----- Teks Bacaan -----

Jadi penulis rupanya sudah menjadi cita-cita Gatot sejak remaja. Saat teman-temannya asyik bermain di luar rumah, ia lebih memilih menulis dan membaca.

Berawal dari kebiasaan menulis diary sebagai curahan hati saat sepi atau sedih itulah, bakat menulisnya terasah. Gatot menuturkan, karya dan ide-idenya muncul dari membaca. Semakin banyak membaca, kata Gatot, akan semakin banyak ide yang bisa diambil dan dijadikan bahan tulisan.

Menembus dunia industri sampai akhirnya dipercaya sebuah penerbit untuk dipublish, tidak semudah membalikkan telapak tangan. Gatot harus berjuang keras untuk meyakinkan para penerbit.

"Dua kali karya saya ditolak penerbit karena dianggap belum layak tapi yang ketiga diterima. Itu adalah waktu yang membahagiakan bagi saya. Memang butuh semangat dan jangan pantang menyerah,” kata Gatot mengenang.

----- Bahan Sumber -----

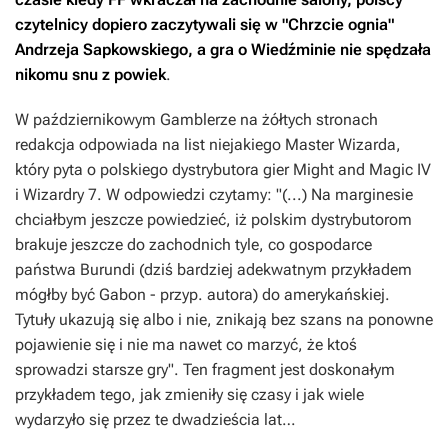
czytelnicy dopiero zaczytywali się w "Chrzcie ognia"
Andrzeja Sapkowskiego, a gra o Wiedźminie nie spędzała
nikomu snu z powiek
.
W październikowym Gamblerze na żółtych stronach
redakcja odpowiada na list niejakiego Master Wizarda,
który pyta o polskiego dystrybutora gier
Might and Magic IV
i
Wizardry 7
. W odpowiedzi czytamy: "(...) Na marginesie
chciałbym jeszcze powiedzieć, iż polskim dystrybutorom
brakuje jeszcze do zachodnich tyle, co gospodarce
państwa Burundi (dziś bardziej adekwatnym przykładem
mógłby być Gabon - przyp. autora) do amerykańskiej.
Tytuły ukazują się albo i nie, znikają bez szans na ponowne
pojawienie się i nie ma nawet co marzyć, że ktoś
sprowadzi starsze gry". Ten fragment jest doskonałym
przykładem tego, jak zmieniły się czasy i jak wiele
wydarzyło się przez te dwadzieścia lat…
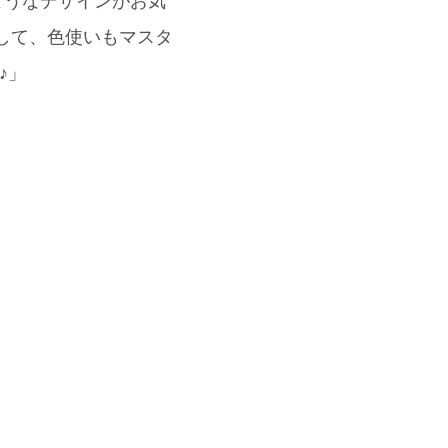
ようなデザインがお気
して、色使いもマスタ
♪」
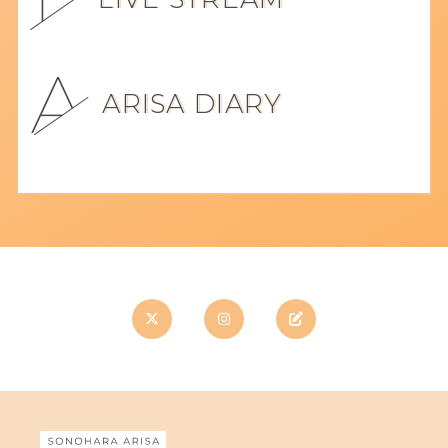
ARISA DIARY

-----
----- Bahan Sumber -----

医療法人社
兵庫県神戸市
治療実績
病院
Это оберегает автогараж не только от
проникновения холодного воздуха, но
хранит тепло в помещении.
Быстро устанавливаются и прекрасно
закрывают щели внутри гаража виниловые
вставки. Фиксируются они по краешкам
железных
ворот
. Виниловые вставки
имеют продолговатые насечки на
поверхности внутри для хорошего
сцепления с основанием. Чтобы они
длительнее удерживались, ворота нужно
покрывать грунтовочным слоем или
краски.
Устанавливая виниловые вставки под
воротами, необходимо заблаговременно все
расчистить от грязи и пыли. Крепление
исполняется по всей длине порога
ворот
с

-----

## Daftar Pertanyaan
• A. Salin lagi bagian teks bacaan tentang Gatot yang dimulai pada kata-kata "Jadi penulis rupanya" dan berhenti setelah "meyakinkan para penerbit.". Tukar "diary" dengan "buku harian".
• B. Jawab pertanyaan berikut berdasarkan teks bacaan tentang Gatot:
(i) Apa yang lebih dipilih Gatot saat teman-temannya asyik bermain di luar rumah?
(ii) Menurut Gatot, dari mana karya dan ide-idenya muncul?
(iii) Karya yang keberapa akhirnya diterima penerbit?

## Pembahasan Soal
• A.
Jadi penulis rupanya sudah menjadi cita-cita Gatot sejak remaja. Saat teman-temannya asyik bermain di luar rumah, ia lebih memilih menulis dan membaca.

Berawal dari kebiasaan menulis buku harian sebagai curahan hati saat sepi atau sedih itulah, bakat menulisnya terasah. Gatot menuturkan, karya dan ide-idenya muncul dari membaca. Semakin banyak membaca, kata Gatot, akan semakin banyak ide yang bisa diambil dan dijadikan bahan tulisan.

Menembus dunia industri sampai akhirnya dipercaya sebuah penerbit untuk dipublish, tidak semudah membalikkan telapak tangan. Gatot harus berjuang keras untuk meyakinkan para penerbit.

• B.
(i) Menulis dan membaca.
(ii) Dari membaca.
(iii) Yang ketiga.